At the outset, Chandu (Balakrishna) is a middleclass man employed at a supermarket but he is hiding a secret and there's another world where people fear even the mention of his name. Why is he living in hiding?
Over the years, and especially after a spate of films like Simha, Legend and Lion, there's one thing we have understood about a Balakrishna film. It's not incomplete without a checklist. Before talking about how the film is, it is absolutely necessary to mark these off.
Hero is initially the simple man who has a secret. Check. Hence a flashback. Check. Where he is the almighty. Check. He has to tell people in some form or the other that they won't have their next birthday (as in, he threatens to kill: chachipotav!). Check. He'll dance with at least two girls (in this there are four). Check. Well, that's how you switch on the Balakrishna mode and then all you have got to do is watch the film with an open mind.
Being true to that checklist, Dictator takes you into the life of Chandra Sekhar Dharma alias Chandu (Balakrishna) who is leading a very simple life as an employee of a supermarket. When an acquaintance (Sonal Chauhan) is in trouble, he intervenes and things take a surprising turn taking us into another life that defined his past.

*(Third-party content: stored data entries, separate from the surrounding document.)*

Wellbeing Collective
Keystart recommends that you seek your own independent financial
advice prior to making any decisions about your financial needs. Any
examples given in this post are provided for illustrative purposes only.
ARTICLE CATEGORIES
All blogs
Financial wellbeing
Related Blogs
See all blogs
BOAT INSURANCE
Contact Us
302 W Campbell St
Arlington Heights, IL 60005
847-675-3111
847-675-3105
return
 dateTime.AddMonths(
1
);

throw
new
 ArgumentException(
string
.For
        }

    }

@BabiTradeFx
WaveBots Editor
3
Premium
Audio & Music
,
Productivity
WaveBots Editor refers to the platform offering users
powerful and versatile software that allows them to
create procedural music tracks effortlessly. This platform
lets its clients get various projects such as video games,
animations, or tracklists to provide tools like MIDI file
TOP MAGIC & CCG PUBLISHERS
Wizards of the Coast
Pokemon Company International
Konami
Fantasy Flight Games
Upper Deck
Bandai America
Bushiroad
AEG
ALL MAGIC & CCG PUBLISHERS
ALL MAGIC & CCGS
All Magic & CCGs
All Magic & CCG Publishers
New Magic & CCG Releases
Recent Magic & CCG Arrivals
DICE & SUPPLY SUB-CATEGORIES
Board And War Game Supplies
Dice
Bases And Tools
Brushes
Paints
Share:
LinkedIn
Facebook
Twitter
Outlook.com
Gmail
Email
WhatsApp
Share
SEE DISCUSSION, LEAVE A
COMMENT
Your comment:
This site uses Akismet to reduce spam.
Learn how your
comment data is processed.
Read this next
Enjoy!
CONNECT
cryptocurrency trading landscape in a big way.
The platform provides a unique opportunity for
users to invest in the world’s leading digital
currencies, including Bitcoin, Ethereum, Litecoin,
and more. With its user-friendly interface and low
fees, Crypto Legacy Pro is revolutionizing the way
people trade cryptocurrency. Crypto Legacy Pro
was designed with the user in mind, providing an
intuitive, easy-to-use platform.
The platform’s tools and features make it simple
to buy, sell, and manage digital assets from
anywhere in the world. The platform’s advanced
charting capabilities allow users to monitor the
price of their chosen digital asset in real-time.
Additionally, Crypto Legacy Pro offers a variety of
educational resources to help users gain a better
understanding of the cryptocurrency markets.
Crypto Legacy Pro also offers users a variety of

Three questions might arise as you watch the film. One, doesn't Balakrishna get bored of doing the same kind of roles again and again? Nope. Two, don't cine goers get bored of watching him do the same kind of films repeatedly? From the cheers in the cinema halls, evidently not! And does this formula still work? Surprisingly, yes.
The thing about Dictator is that it doesn't pretend to be a new story and is outright true to what it wants to do - entertain. It is a complete one man show where Balakrishna shines at every instance. From giving you his most dancing ever (Imagine him doing a moonwalk and singing 'What's up baby') to actually looking cute in the Tingo Tingo song, the actor is a surprise packet of fireworks waiting to explode in all its glory. Added to that is his dialogue delivery which is as effortless as ever. He is aided by some noteworthy performance by Anjali, Rati Agnihotri and Sonal Chauhan.
While director Sriwas does an impressive job of playing to the gallery, one would expect more in terms of innovation from him. Though he does give his own spin to the same old tale, it would be nice to watch him give us a new story especially with someone like Balayya, whose potential filmmakers have been channeling in only one direction for years now.
In the list of fails in this film would be the comedy which leaves you with little or no laughs at all. And then, the first half moves on to be very slow, though it is compensated by the pace of the latter part of the film. Even Sonal Chauhan who is seen in a very important chunk of the film is suddenly missing after the flashback episode and her story gets no logical end. For some reason, the villains (except Rati Agnihotri who is marvelous) have been asked to overact. As for logics, please remember it's a Balakrishna film you are watching!
'Nenu edi fix avvanu. Okka sari fix aite relax avvanu,' says Balakrishna in the film. Well, he doesn't relax really and give one of his best performances. This one may not go down as a milestone in his career but for his fans, this will certainly be the 'full plate meals' they desire.